Thiamine has a half-life of 9 to 18 days, so tissues with a high thiamine turnover become thiamine depleted after only 2 to 3 weeks of deficiency.[35]Thiamine is obtained from cereals, meat, eggs, legumes, and vegetables and requires specific transporters for the absorption in the small intestine and for cellular and mitochondrial uptake.[32] Within the cellular compartment, the thiamine-dependent enzyme thiamine pyrophosphate is a co-enzyme in intermediate carbohydrate metabolism.[36] As tissues such as the brain and nerve cells rely on glucose for energy, the decrease in carbohydrate metabolism caused by vitamin B1 deficiency leads to cell damage. 
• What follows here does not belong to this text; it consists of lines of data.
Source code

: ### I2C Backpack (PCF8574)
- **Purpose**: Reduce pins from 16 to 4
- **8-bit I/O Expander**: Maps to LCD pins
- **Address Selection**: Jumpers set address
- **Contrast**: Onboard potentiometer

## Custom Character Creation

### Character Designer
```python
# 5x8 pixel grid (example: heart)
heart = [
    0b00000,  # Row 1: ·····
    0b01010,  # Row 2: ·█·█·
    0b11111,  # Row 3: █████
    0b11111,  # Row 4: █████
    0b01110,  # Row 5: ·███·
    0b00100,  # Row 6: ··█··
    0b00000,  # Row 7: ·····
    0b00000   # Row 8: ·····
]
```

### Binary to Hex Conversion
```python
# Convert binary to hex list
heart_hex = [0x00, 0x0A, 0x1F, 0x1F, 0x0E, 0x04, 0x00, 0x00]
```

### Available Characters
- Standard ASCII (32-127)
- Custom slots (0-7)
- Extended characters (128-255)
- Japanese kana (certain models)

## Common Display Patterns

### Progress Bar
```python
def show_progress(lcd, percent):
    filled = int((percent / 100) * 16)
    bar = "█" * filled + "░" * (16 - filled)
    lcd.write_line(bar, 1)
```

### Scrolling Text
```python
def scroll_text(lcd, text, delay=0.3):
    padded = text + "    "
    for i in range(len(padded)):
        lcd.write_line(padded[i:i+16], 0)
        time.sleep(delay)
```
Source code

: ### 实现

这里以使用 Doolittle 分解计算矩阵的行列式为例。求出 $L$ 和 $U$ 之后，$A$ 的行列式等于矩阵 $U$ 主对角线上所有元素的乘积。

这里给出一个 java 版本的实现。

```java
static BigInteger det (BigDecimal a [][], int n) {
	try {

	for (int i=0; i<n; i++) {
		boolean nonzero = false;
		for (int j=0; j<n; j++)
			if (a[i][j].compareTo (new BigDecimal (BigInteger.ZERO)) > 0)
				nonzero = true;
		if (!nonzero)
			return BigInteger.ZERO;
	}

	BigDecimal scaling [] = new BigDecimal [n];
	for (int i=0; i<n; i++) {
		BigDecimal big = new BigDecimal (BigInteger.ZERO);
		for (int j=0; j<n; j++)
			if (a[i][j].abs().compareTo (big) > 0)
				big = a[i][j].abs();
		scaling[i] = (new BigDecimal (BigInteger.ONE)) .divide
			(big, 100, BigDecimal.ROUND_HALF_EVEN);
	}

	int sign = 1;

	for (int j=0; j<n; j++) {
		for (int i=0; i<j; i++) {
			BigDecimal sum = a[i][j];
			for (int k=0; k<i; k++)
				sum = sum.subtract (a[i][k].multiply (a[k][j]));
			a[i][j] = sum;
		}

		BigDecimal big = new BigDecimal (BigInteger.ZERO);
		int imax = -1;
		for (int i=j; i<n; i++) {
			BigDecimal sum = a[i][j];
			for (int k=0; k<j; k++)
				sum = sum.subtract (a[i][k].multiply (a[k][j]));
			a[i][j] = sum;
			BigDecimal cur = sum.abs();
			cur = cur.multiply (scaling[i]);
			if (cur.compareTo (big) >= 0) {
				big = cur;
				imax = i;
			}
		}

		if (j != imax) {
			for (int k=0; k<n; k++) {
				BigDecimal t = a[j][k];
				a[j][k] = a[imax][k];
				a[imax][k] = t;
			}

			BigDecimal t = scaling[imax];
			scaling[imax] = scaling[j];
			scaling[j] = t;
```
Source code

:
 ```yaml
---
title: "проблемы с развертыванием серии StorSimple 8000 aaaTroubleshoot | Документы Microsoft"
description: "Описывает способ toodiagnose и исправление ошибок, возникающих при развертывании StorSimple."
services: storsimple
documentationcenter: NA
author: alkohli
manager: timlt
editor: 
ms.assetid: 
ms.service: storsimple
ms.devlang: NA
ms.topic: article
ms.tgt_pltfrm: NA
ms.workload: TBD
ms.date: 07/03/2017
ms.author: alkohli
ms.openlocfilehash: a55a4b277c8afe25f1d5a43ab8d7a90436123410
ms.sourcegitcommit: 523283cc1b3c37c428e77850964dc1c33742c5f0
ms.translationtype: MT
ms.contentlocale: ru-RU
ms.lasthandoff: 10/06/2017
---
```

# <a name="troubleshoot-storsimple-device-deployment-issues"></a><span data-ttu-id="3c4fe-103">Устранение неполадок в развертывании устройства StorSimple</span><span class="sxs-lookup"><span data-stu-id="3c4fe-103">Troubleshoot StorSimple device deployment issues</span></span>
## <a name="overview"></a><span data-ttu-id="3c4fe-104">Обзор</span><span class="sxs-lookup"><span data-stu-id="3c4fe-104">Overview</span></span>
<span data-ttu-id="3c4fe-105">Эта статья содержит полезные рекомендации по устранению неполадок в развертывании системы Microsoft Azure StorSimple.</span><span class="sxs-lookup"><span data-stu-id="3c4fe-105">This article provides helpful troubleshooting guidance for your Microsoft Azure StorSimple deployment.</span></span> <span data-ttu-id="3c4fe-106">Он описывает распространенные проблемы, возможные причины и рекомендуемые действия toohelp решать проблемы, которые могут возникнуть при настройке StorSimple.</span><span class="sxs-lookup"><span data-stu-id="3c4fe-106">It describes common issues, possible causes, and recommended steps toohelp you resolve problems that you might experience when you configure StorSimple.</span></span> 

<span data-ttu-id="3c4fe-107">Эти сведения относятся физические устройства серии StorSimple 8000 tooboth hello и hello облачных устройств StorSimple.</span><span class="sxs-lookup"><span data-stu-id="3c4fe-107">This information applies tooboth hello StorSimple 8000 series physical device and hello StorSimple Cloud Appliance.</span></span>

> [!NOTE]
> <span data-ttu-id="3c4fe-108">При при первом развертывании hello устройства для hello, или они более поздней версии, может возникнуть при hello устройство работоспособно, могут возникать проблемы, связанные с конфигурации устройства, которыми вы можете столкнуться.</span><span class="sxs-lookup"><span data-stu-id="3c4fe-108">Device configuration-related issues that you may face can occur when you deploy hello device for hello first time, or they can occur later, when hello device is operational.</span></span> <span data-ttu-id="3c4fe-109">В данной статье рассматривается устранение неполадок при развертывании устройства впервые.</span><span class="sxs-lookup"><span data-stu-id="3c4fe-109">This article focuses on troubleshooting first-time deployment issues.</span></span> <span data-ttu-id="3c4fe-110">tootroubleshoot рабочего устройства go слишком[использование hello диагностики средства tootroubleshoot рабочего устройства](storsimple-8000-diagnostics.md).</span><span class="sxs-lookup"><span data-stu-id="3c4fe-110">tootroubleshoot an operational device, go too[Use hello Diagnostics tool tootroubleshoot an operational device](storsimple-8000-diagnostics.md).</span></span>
The heart and other muscles can use the beta-oxidation of long-chain fatty acids for energy. It is therefore proposed that cardiac cells are only damaged in vitamin B1 deficiency when there is also a deficiency of long-chain fatty acids reaching the cells.[37] It is likely that overall nutritional status contributes to the spectrum of clinical presentations seen in thiamine deficiency and multiple micronutrient deficiencies may be present.[1]

Classification

Clinical classification

Wernicke encephalopathy

  • Acute neuropsychiatric syndrome classically presenting with the triad of acute confusion, ataxia, and ocular abnormalities (e.g., nystagmus, strabismus). Secondary to acute deficiency.

Dry beriberi

  • A distal peripheral polyneuropathy characterized by paresthesia, reduced knee jerks and other tendon reflexes, and progressive severe weakness with muscle wasting. Secondary to chronic deficiency.

Wet beriberi

  • High-output cardiac failure with peripheral vasodilation, peripheral edema, and orthopnea; or low-output cardiac failure with lactic acidosis and peripheral cyanosis. Secondary to acute or chronic deficiency.

Shoshin beriberi

  • Rapid onset of low-output cardiac failure with lactic acidosis and peripheral cyanosis. Secondary to acute or chronic deficiency.